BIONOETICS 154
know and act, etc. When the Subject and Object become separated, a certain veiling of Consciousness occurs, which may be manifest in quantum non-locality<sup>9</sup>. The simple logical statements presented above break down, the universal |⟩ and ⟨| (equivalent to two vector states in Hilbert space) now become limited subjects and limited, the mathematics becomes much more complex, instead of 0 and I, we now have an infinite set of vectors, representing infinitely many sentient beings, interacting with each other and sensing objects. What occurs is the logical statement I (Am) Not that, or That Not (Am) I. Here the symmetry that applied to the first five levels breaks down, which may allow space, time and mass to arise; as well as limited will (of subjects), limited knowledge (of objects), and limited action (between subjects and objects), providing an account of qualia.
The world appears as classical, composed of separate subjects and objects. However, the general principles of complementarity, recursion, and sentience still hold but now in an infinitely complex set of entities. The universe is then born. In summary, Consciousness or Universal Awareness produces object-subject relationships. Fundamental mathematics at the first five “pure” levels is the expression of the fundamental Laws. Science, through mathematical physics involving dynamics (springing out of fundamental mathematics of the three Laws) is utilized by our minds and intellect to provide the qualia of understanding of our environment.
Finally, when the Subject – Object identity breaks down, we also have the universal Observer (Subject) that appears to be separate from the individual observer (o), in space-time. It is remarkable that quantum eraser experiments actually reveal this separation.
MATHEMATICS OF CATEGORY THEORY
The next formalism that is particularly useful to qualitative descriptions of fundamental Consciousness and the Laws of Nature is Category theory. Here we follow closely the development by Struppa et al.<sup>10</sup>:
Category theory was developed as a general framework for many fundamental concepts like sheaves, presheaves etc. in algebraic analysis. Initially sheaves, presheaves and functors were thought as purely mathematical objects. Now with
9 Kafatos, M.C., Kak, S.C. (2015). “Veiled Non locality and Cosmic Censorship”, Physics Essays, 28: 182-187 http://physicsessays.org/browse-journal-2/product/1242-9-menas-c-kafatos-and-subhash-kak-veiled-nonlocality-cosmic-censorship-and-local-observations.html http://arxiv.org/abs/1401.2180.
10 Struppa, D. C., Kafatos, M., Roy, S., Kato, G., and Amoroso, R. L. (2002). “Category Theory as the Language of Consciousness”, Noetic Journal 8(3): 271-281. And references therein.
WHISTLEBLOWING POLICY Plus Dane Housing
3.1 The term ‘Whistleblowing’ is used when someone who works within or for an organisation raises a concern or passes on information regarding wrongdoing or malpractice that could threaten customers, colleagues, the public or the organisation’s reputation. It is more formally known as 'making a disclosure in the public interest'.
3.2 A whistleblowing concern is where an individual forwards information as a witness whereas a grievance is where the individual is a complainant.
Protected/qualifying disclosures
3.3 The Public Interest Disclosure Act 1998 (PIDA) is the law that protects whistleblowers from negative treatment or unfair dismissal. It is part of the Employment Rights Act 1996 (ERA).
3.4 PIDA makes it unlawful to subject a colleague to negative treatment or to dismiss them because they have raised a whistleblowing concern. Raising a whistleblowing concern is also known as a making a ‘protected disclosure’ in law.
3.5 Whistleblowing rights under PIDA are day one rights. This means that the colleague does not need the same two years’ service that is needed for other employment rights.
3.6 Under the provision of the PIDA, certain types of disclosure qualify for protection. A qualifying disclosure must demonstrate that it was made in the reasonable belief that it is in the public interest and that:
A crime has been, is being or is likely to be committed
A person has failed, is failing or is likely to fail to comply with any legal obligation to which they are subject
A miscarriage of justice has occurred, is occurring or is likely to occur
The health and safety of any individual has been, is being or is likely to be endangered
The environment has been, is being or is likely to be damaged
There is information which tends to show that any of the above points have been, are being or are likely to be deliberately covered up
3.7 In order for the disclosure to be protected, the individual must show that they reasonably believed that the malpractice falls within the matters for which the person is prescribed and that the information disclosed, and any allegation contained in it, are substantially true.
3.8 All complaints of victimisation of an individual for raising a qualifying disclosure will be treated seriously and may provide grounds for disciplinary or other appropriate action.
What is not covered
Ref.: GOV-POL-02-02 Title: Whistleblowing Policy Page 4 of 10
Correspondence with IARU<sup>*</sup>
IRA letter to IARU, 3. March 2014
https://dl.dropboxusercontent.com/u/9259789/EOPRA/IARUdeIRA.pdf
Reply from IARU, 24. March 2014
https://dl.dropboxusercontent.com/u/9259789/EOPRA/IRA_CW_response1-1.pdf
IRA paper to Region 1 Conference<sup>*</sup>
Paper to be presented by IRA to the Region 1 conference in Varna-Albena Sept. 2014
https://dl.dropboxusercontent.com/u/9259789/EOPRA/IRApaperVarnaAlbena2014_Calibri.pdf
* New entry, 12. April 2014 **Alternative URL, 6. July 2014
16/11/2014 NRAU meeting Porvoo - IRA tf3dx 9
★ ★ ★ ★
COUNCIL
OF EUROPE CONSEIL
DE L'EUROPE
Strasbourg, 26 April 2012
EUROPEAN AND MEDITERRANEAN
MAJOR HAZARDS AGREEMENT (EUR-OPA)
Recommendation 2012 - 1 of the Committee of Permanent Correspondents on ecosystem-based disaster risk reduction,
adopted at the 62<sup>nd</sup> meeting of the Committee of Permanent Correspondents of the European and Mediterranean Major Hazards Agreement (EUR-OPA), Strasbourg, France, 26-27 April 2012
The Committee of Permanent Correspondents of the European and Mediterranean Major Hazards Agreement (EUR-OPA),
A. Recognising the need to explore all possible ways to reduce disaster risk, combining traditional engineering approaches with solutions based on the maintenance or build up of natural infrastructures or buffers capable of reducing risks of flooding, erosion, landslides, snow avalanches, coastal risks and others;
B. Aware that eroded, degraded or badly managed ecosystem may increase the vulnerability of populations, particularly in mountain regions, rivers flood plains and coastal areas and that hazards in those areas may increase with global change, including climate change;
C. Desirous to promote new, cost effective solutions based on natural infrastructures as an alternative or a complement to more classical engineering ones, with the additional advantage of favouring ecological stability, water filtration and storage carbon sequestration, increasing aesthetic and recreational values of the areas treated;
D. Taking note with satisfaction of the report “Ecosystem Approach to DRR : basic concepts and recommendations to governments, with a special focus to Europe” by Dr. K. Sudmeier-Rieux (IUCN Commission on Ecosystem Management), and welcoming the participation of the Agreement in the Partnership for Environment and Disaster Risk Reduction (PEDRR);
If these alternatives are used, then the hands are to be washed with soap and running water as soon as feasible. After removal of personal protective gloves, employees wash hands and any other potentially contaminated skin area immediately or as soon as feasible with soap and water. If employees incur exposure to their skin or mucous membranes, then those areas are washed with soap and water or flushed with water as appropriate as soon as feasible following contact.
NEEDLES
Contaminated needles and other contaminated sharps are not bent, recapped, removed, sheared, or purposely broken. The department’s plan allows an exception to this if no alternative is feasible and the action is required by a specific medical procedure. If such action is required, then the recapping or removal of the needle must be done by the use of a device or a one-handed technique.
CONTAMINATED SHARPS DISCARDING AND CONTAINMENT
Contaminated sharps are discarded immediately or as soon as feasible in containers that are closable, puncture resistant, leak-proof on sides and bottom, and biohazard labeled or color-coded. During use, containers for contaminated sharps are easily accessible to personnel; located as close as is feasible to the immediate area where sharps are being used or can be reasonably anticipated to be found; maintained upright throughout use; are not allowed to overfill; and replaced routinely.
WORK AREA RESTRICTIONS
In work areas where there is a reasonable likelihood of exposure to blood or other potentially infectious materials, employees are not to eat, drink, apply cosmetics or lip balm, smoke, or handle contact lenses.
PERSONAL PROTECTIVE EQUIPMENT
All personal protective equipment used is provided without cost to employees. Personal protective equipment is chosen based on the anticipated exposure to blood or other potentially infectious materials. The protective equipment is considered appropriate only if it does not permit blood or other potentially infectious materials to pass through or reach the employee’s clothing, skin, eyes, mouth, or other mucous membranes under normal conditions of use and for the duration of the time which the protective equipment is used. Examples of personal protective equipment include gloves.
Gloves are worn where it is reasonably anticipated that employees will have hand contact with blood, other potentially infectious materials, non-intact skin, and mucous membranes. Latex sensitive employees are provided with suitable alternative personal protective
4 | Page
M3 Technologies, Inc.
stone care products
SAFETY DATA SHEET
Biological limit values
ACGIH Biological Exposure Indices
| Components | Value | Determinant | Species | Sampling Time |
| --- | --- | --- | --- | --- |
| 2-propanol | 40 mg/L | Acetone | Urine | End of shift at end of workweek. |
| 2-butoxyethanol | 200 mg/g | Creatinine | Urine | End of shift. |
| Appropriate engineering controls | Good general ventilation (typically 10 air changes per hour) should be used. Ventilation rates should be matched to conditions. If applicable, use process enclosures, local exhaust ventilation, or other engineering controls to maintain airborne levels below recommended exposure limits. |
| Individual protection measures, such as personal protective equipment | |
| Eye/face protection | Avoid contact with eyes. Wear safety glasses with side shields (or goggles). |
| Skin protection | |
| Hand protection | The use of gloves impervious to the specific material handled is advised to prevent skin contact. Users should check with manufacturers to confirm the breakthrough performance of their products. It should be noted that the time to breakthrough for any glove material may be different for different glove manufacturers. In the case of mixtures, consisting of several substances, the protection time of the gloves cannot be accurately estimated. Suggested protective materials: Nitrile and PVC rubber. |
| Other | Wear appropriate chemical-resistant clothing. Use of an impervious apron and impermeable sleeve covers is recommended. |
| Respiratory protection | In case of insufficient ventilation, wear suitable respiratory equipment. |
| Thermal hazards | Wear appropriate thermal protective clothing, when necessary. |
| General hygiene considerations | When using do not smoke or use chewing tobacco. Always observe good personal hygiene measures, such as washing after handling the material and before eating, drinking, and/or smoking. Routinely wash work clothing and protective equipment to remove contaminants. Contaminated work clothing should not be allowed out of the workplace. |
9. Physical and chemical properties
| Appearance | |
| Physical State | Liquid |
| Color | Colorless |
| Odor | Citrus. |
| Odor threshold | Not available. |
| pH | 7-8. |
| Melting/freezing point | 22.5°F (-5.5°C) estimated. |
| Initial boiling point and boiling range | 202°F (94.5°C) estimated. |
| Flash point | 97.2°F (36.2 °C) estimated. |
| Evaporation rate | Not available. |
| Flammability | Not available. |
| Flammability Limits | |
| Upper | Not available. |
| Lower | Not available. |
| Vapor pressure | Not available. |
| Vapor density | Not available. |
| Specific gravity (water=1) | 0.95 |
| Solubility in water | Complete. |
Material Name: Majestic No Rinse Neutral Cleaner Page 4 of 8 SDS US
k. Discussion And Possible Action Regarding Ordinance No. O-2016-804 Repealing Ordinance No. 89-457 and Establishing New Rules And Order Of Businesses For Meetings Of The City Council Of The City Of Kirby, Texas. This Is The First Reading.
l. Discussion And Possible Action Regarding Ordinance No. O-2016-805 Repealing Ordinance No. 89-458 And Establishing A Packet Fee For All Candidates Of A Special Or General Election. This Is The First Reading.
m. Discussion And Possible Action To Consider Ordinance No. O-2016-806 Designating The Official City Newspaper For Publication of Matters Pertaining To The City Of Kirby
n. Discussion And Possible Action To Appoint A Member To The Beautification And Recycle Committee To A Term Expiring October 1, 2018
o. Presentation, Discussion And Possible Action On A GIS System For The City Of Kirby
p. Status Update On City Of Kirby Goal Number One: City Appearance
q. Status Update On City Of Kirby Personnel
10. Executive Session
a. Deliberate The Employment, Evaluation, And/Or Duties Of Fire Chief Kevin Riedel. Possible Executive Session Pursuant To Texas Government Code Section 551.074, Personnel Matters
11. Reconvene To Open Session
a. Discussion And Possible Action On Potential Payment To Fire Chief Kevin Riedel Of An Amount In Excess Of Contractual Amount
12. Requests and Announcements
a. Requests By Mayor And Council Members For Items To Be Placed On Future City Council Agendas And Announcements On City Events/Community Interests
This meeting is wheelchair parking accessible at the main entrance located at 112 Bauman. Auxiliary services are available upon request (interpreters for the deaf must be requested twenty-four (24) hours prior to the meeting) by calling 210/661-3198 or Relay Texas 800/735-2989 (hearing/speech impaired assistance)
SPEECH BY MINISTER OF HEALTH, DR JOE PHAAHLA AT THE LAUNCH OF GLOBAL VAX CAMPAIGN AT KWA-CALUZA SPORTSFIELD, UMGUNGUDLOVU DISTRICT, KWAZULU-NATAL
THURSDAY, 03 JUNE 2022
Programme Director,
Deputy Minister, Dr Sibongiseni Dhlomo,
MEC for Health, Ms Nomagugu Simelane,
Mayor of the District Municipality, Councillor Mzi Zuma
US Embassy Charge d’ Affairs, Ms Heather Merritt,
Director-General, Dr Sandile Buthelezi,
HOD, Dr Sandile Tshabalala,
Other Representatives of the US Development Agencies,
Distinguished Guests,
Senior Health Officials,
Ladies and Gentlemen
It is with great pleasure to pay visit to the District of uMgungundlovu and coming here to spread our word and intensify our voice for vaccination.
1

ASSIGNMENT » All lines above that contain the word "Texas" are to be copied.

RESULT FOR THIS TASK »
k. Discussion And Possible Action Regarding Ordinance No. O-2016-804 Repealing Ordinance No. 89-457 and Establishing New Rules And Order Of Businesses For Meetings Of The City Council Of The City Of Kirby, Texas. This Is The First Reading.
a. Deliberate The Employment, Evaluation, And/Or Duties Of Fire Chief Kevin Riedel. Possible Executive Session Pursuant To Texas Government Code Section 551.074, Personnel Matters
This meeting is wheelchair parking accessible at the main entrance located at 112 Bauman. Auxiliary services are available upon request (interpreters for the deaf must be requested twenty-four (24) hours prior to the meeting) by calling 210/661-3198 or Relay Texas 800/735-2989 (hearing/speech impaired assistance)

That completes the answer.